**Task goal:**
Across the entries below, how many lines contain the string "right"? Give only the count.

**Task data:**
Content starts

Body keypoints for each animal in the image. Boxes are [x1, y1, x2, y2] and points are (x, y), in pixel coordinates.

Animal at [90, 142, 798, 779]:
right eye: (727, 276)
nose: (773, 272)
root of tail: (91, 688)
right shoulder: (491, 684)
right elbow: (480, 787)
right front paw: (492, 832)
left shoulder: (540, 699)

Content ends
Content starts

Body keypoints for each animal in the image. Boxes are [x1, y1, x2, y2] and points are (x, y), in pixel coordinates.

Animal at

Content ends

**Answer to this task:**
4